News 10 October 2018

Top Tips on How to Spot Phishing Emails

Adam shares his top 5 tips on spotting suspicious emails.

Adam Gorton, Service Delivery Manager, Fabric

With 7 years’ experience working on IT service desks, I’ve come across thousands of different support requests. Having been at Fabric for over 2 years now, we’ve noticed a significant increase in email related tickets, particularly phishing emails.


What is phishing?

“Phishing is the fraudulent attempt to obtain sensitive information such as usernames, password and credit card details (and money), often for malicious reasons, by disguising as a trustworthy entity in an electronic communication.”

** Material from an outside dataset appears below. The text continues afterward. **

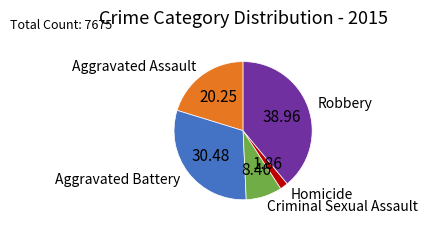

Is there any slice that represents more than half of the pie?

No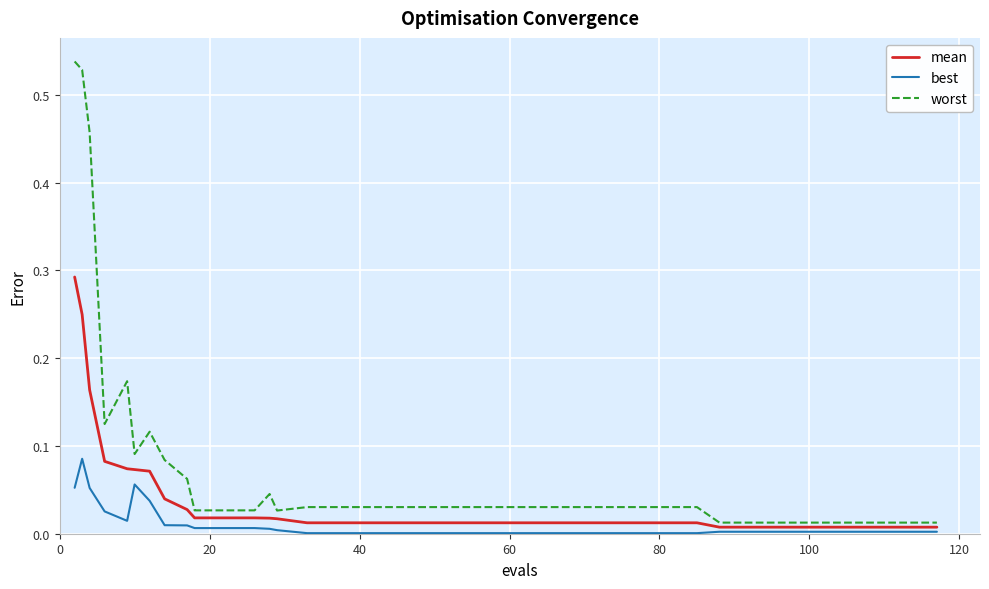

Which series has the widest spread of values?

worst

We believe it’s always better to prevent than resolve issues where possible. Especially now where data protection is extremely important for complying to GDPR regulations. That’s why I’m sharing…

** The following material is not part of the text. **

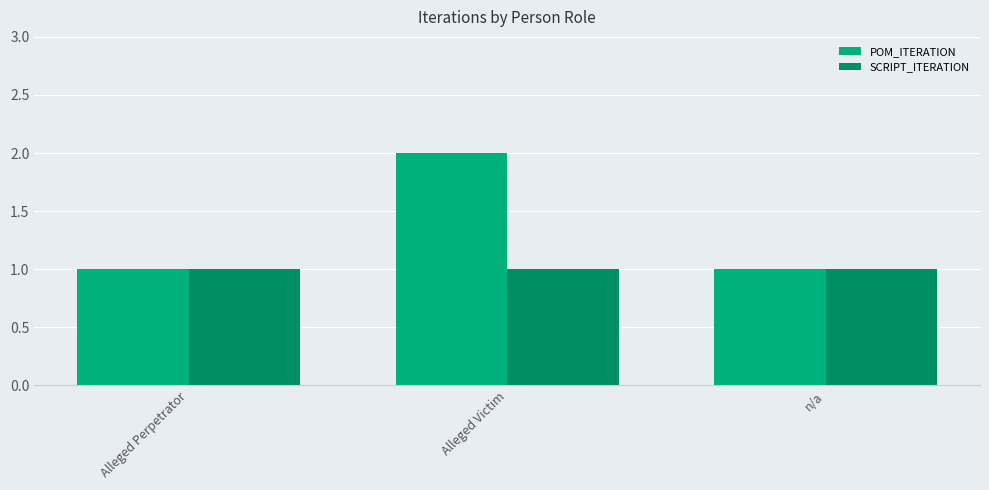

What is the label of the 3rd bar from the left?

n/a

My 5 Tips on How to Spot Phishing Emails:


1. Spelling and Grammar

Often these emails originate from other countries, so they may contain spelling mistakes or poor Grammar. Look out for language from others which seems unusual or out of the norm.


2. Attachments/Links

Are you expecting an attachment or link from the sender? If in doubt, treat the email with caution, don’t click any links and give them a call to make sure it’s legitimate.

3. Check the sending email address

The email may appear to be from a sender you recognise but this may just be a display name. Check the email address is the same as you would normally expect to see before clicking any unexpected attachments or responding.

4. Bank Details/Invoices

If an email contains banking information or invoices but the details have changed from previous correspondence, pick up the phone to ensure these are correct before sending any payments. Hackers are getting more sophisticated in their attempts to get financial rewards and we have seen invoices being amended with incorrect bank details.

5. Urgent/Action Required

Often spam emails will contain wording that makes the email look of high importance to get a quicker response without looking at the real sender. Emails could show text such as “Urgent, mailbox full”. If you receive emails like this, check in with your IT provider to ensure that this is not the case instead of clicking any links which promise to increase space or allow you to purchase more.

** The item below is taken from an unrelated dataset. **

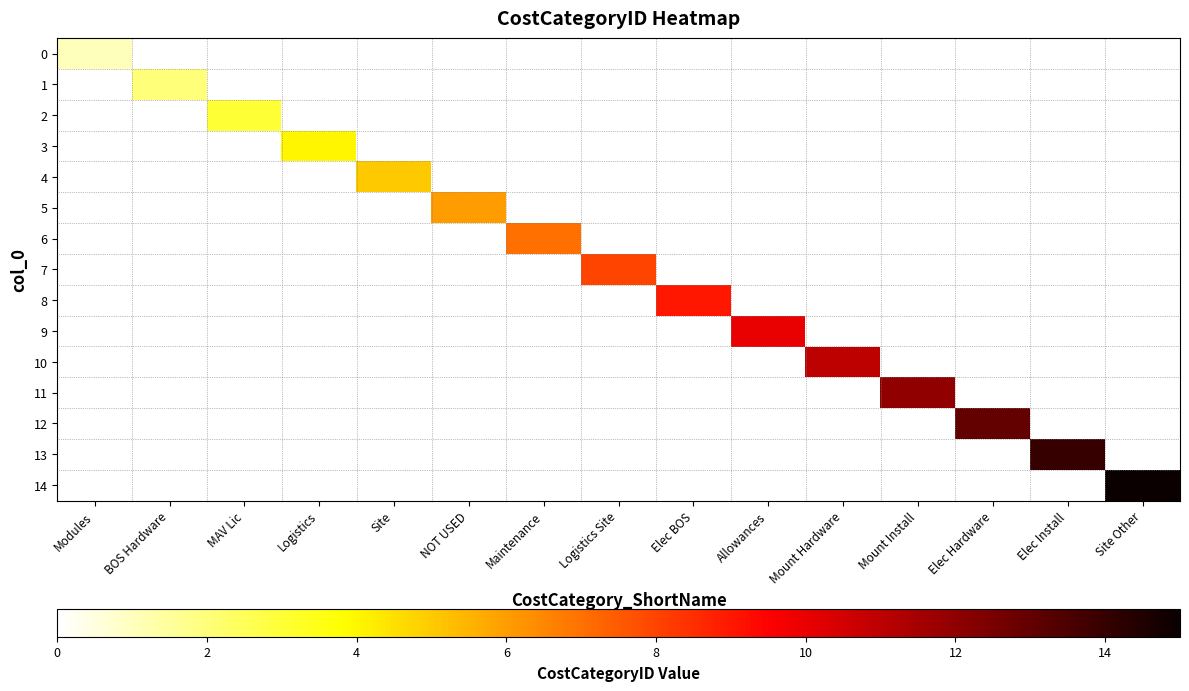

Count the number of categories in the chart.

15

How to Prevent Phishing and Spam Emails from Reaching Your Inbox

I’d highly recommend adding Advanced Threat Protection to your Office 365 services. This provides further protection to the email service that Microsoft currently offer by performing additional tasks in the background before the email reaches your inbox. It will scan any links and attachments to see if there is anything malicious or unusual.

Alongside these features, it will also work with Microsoft’s spoofing team to recognise networks and senders that have carried out spoofing attacks previously.


Thanks for reading my first blog.

Share these tips with your organisation and ensure everyone knows that if an email looks dodgy, don’t click any links!